__VORLIEGENDER TEXT__.
▼▼▼

Mindestlohn für entsandte ausländische Betreuungskräfte in Privathaushalte
Nach Deutschland in einen Privathaushalt entsandte ausländische Betreuungskräfte haben Anspruch auf den gesetzlichen Mindestlohn für geleistete Arbeitsstunden.
Dazu gehört auch Bereitschaftsdienst. Ein solcher kann darin bestehen, dass die Betreuungskraft im Haushalt der zu betreuenden Person wohnen muss und grundsätzlich verpflichtet ist, zu allen Tag- und Nachtstunden bei Bedarf Arbeit zu leisten (BAG, Urt. v. 24.6.2021 – 5 AZR 505/20).
Abgrenzung
Bereitschaftsdienst ist abzugrenzen von Arbeitsbereitschaft einerseits und Rufbereitschaft andererseits.

▲▲▲

__GESTELLTE AUFGABE A__. Kopiere aus dem Text zum Mindestlohn wortgetreu den Abschnitt, der mit „Mindestlohn für entsandte“ beginnt und mit „5 AZR 505/20).“ endet.
__GESTELLTE AUFGABE B__. Prüfe anhand des Textes zum Mindestlohn, ob die folgenden Aussagen zutreffen, und beantworte jede mit Ja oder Nein samt den entscheidenden, wörtlich zitierten Worten des Textes: (i) Bereitschaftsdienst zählt zu den Arbeitsstunden, für die der Mindestlohn zu zahlen ist. (ii) Bereitschaftsdienst ist dasselbe wie Rufbereitschaft. (iii) Der Anspruch auf den Mindestlohn gilt auch für ausländische Betreuungskräfte, die nach Deutschland in einen Privathaushalt entsandt werden.
Die Einträge sind eigenständiges Material und gehören nicht zum Text zum Mindestlohn.

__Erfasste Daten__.
▼▼▼

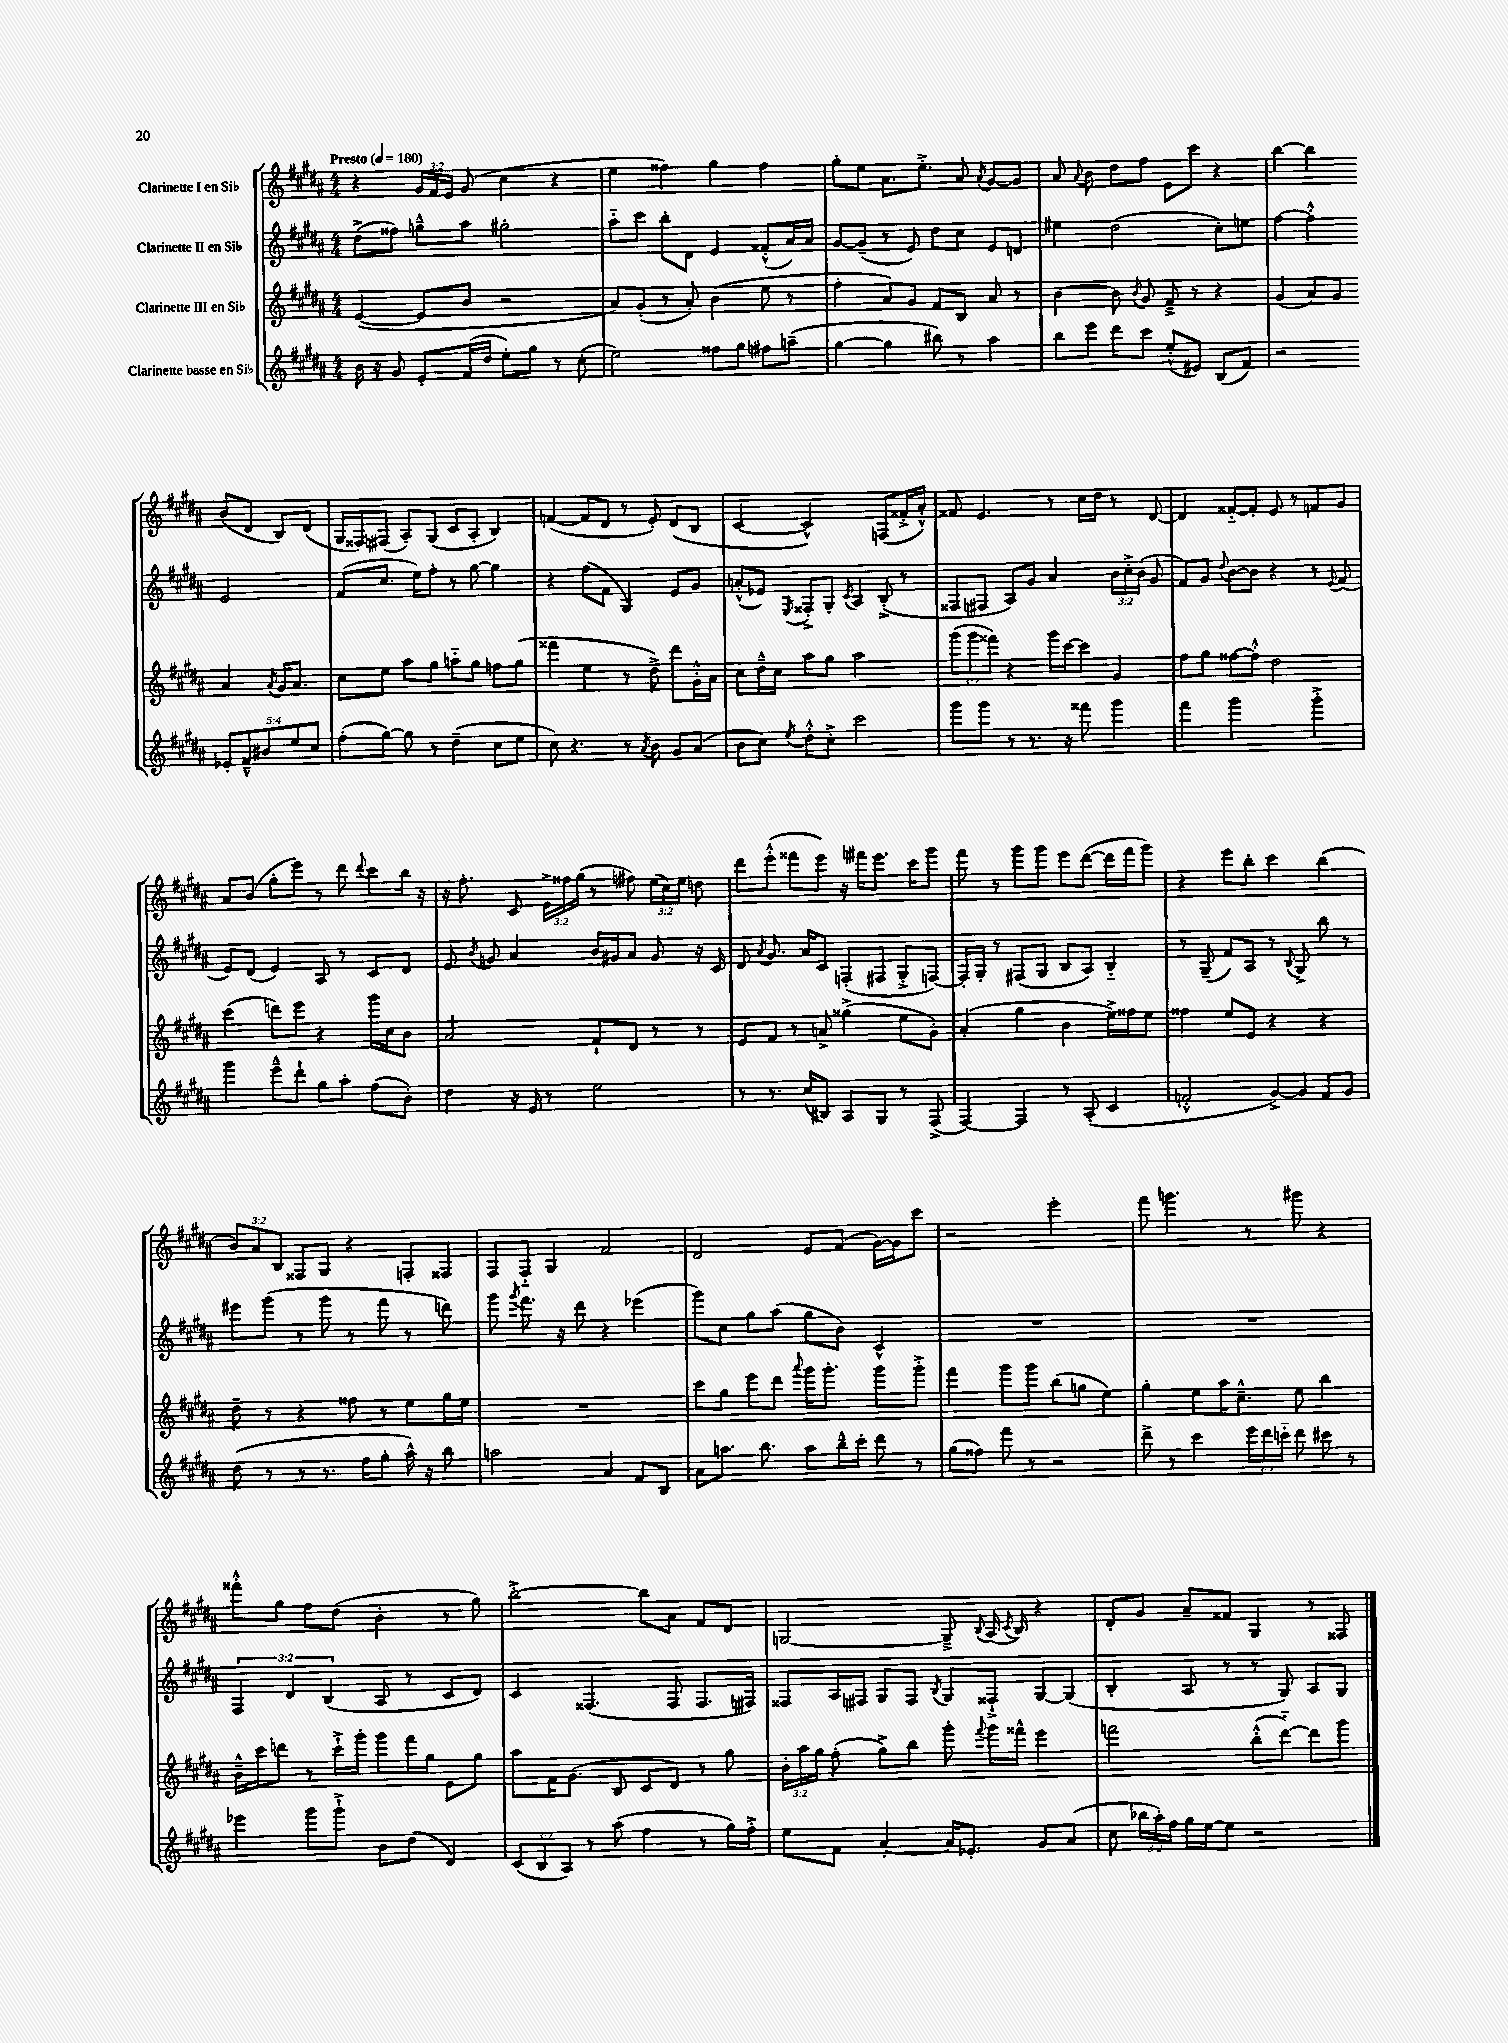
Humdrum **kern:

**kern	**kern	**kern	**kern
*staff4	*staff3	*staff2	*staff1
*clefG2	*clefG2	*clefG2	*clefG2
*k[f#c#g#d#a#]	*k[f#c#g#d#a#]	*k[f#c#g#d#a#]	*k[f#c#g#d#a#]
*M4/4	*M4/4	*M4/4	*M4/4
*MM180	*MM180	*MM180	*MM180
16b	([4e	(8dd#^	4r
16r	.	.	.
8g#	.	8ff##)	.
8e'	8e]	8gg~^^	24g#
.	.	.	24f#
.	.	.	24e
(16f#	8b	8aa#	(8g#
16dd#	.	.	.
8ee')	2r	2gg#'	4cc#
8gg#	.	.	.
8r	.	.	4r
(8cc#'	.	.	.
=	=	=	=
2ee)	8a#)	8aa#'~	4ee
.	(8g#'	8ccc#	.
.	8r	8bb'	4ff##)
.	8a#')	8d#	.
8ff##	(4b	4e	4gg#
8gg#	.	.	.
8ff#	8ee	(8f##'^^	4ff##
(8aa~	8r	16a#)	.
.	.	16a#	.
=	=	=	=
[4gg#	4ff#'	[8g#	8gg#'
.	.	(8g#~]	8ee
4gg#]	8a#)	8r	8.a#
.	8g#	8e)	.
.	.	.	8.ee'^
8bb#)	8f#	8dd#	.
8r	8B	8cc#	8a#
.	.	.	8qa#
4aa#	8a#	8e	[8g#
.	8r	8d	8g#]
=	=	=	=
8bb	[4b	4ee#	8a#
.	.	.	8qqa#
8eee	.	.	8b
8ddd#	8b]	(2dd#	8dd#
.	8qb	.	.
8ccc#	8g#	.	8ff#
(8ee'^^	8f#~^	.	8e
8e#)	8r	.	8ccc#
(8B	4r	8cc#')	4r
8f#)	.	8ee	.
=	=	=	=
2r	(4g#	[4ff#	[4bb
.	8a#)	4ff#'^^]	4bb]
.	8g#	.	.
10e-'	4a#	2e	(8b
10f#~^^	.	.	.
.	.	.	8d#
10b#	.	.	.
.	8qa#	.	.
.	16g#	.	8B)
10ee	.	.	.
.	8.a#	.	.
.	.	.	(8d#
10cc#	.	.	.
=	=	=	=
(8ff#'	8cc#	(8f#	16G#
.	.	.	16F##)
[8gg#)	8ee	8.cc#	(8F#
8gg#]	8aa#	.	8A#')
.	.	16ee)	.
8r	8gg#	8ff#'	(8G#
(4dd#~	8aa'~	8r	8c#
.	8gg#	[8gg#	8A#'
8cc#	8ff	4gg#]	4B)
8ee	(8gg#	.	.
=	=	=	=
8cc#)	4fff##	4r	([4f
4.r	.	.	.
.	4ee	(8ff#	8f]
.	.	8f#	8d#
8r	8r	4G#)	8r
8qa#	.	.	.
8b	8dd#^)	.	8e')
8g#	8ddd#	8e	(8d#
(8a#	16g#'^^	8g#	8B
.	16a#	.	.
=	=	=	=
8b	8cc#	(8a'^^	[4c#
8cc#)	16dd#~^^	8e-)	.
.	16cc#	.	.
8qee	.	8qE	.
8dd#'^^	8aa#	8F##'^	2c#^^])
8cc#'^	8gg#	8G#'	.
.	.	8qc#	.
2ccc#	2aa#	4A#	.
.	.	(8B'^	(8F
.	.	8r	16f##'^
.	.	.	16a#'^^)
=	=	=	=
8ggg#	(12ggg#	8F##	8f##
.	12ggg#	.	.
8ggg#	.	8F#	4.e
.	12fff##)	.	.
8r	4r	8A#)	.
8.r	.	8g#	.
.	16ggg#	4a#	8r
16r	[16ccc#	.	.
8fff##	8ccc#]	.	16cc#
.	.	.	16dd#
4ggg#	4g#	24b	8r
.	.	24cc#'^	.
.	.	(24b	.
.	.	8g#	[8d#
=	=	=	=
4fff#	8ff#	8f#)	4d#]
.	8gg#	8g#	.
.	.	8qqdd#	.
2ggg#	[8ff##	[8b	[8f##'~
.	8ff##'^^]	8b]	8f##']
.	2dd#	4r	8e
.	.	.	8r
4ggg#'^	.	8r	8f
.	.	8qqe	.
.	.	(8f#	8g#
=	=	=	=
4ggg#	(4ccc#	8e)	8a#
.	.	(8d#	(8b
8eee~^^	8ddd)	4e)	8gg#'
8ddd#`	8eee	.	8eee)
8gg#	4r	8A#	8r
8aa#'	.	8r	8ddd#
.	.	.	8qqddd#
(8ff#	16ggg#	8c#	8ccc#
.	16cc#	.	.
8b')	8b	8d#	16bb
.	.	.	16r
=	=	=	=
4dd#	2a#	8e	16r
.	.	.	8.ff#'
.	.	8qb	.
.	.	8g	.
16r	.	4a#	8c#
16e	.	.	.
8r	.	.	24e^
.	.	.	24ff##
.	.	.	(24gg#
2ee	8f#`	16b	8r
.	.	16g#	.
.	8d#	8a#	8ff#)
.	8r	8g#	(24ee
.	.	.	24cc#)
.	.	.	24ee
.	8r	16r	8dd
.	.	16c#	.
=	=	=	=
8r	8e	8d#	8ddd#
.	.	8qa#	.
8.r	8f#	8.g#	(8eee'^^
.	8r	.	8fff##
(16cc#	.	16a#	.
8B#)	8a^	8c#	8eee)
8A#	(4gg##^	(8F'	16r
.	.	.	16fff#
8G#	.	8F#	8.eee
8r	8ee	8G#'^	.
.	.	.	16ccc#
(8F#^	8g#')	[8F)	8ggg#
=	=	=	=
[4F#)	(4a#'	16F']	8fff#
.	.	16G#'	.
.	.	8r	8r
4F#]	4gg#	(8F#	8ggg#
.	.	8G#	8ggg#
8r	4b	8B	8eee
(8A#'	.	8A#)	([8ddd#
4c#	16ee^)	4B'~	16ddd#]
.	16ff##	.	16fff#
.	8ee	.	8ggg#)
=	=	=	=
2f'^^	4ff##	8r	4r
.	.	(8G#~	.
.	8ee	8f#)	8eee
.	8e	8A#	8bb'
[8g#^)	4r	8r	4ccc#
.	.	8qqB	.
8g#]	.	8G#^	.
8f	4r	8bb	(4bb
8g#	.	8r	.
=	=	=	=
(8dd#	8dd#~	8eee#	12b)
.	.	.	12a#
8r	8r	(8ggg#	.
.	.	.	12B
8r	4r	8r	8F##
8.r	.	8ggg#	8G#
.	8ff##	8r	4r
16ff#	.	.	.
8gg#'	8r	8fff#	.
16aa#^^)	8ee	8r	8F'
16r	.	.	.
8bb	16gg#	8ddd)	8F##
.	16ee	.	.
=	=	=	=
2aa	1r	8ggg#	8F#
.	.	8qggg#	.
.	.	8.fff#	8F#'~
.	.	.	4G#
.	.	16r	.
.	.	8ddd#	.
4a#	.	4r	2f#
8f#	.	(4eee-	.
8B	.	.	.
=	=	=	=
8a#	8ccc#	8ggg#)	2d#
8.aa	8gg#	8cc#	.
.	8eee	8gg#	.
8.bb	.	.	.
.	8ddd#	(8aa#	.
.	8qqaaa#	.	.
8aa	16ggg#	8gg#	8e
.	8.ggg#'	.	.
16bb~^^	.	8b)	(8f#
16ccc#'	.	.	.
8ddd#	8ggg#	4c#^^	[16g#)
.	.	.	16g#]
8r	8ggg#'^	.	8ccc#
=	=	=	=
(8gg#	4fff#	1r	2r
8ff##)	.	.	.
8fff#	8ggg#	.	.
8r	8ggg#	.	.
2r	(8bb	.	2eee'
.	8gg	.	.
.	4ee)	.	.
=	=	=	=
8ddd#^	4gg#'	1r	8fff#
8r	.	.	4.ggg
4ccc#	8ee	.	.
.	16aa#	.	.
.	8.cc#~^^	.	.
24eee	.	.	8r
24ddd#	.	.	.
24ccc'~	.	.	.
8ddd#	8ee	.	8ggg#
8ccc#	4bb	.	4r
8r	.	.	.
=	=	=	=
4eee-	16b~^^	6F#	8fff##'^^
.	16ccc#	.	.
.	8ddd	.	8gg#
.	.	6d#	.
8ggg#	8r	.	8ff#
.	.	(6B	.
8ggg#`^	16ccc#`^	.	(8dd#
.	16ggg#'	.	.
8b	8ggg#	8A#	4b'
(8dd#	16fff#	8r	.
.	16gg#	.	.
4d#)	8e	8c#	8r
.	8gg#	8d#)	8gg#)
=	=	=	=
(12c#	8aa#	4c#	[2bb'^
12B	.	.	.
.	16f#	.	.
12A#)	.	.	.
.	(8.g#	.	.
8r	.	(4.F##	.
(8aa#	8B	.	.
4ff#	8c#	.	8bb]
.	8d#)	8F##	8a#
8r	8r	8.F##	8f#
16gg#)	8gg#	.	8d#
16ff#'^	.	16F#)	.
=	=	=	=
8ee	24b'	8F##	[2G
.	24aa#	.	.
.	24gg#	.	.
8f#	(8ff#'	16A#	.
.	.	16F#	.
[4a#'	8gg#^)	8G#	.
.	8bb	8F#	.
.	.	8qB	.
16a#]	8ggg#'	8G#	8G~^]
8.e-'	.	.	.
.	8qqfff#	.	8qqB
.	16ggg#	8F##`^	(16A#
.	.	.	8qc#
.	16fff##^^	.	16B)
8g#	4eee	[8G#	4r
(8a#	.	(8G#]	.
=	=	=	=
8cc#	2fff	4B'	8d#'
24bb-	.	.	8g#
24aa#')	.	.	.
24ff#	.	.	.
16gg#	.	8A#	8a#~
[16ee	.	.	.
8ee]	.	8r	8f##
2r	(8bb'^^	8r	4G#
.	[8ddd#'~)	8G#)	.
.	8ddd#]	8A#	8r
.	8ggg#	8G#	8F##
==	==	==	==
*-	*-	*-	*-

▲▲▲

__ERGEBNIS DER ÜBUNG A__.
Mindestlohn für entsandte ausländische Betreuungskräfte in Privathaushalte
Nach Deutschland in einen Privathaushalt entsandte ausländische Betreuungskräfte haben Anspruch auf den gesetzlichen Mindestlohn für geleistete Arbeitsstunden.
Dazu gehört auch Bereitschaftsdienst. Ein solcher kann darin bestehen, dass die Betreuungskraft im Haushalt der zu betreuenden Person wohnen muss und grundsätzlich verpflichtet ist, zu allen Tag- und Nachtstunden bei Bedarf Arbeit zu leisten (BAG, Urt. v. 24.6.2021 – 5 AZR 505/20).

__ERGEBNIS DER ÜBUNG B__.
(i) Ja: „Dazu gehört auch Bereitschaftsdienst.“
(ii) Nein: „Bereitschaftsdienst ist abzugrenzen von Arbeitsbereitschaft einerseits und Rufbereitschaft andererseits.“
(iii) Ja: „Nach Deutschland in einen Privathaushalt entsandte ausländische Betreuungskräfte haben Anspruch auf den gesetzlichen Mindestlohn für geleistete Arbeitsstunden.“